May I join? I've encountered a shiny Duskull before, but I was an idiot and decided not to catch it XP. I caught the Red Gyarados in Gold, but that doesn't really count, since you have to encounter it.


----------



## Silver (Aug 7, 2008)

ive never encountered a shiny im tring to find an eas way to get one any hints?


----------



## Not Meowth (Aug 8, 2008)

Silver said:


> ive never encountered a shiny im tring to find an eas way to get one any hints?


...you're in a club of people who have never encountered a Shiny trying to get hints on how to do just that? xD


----------



## Commahappy (Aug 9, 2008)

Silver said:


> ive never encountered a shiny im tring to find an eas way to get one any hints?


Basically, you just have to run around in circles until you find one. I haven't caught one yet because I don't have the patience to do that.


----------



## Icalasari (Aug 9, 2008)

Erm... Never encountered one on my... Um...

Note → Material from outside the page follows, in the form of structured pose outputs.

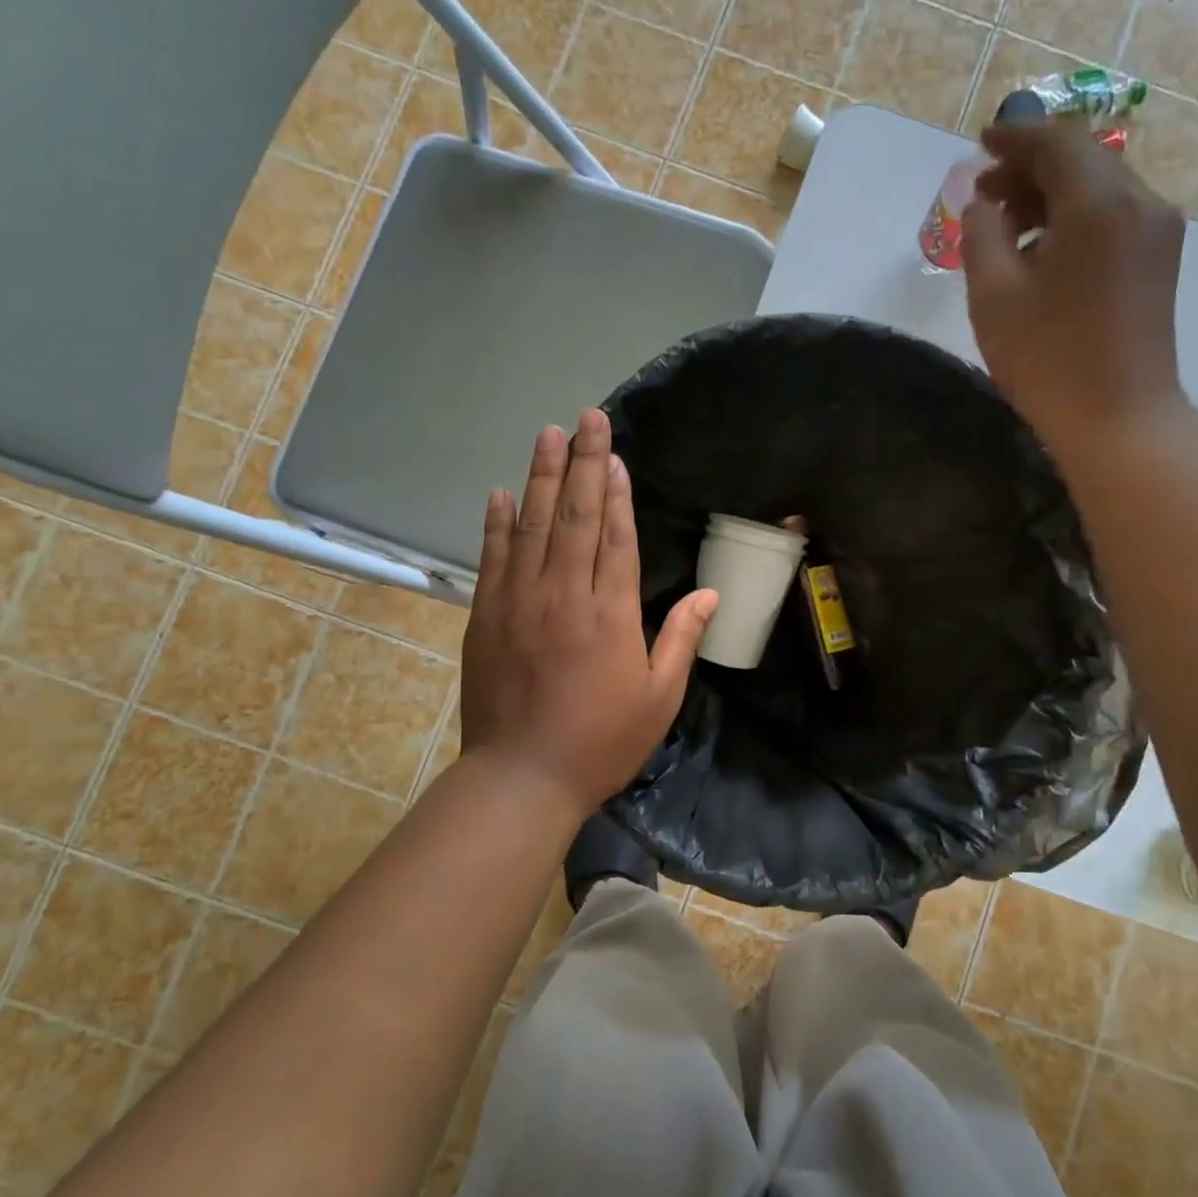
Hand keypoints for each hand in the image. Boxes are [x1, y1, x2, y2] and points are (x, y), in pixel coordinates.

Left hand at [460, 409, 717, 817]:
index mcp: (610, 613)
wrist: (522, 778)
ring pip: (532, 526)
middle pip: (575, 516)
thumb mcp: (659, 698)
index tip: (614, 453)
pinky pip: (493, 559)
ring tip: (548, 435)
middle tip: (586, 418)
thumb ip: (681, 639)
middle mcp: (564, 595)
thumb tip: (712, 595)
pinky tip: (501, 493)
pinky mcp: (486, 617)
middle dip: (583, 463)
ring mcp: (519, 602)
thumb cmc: (601, 742)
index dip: (615, 491)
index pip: (614, 536)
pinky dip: (497, 524)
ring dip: (541, 477)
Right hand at [960, 120, 1187, 455]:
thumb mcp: (994, 297)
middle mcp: (1140, 203)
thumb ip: (982, 237)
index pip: (1056, 143)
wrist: (1119, 419)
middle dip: (1030, 169)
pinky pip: (1113, 218)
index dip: (1015, 138)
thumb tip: (984, 206)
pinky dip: (1074, 219)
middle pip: (1082, 160)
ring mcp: (1157, 232)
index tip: (980, 142)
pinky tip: (1043, 252)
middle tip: (984, 195)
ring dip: (1052, 196)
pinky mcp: (1159, 262)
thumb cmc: (1048, 360)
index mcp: (1099, 204)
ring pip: (1099, 189)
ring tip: (1006, 228)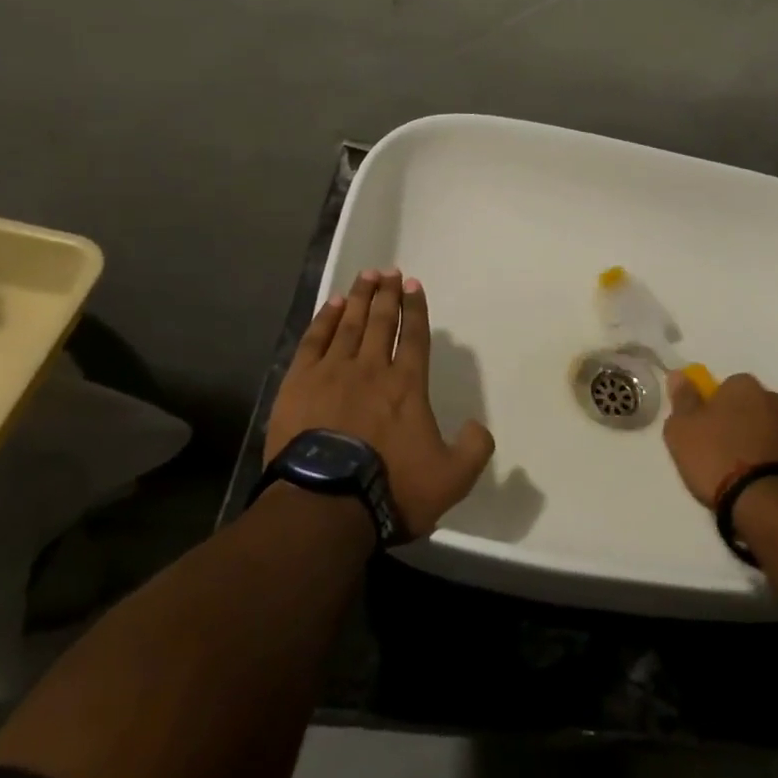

...Can I join as an advisor? :D? *shot*

But yeah, before I run out of here, my tip? Threaten your game. It gave me six out of my nine shinies!


----------



## Murkrow (Aug 9, 2008)

Icalasari said:


> Erm... Never encountered one on my... Um...
> 
> ...Can I join as an advisor? :D? *shot*
> 
> But yeah, before I run out of here, my tip? Threaten your game. It gave me six out of my nine shinies!


I can't tell you how many times I've tried that.

It never worked.


----------



## Icalasari (Aug 9, 2008)

Well, with Emerald, it didn't fall for it. After I bit it, instead of giving me a Feebas, it went, "Oh shit! This guy is crazy and actually means it!" And it gave me my ninth shiny, Celest :D


----------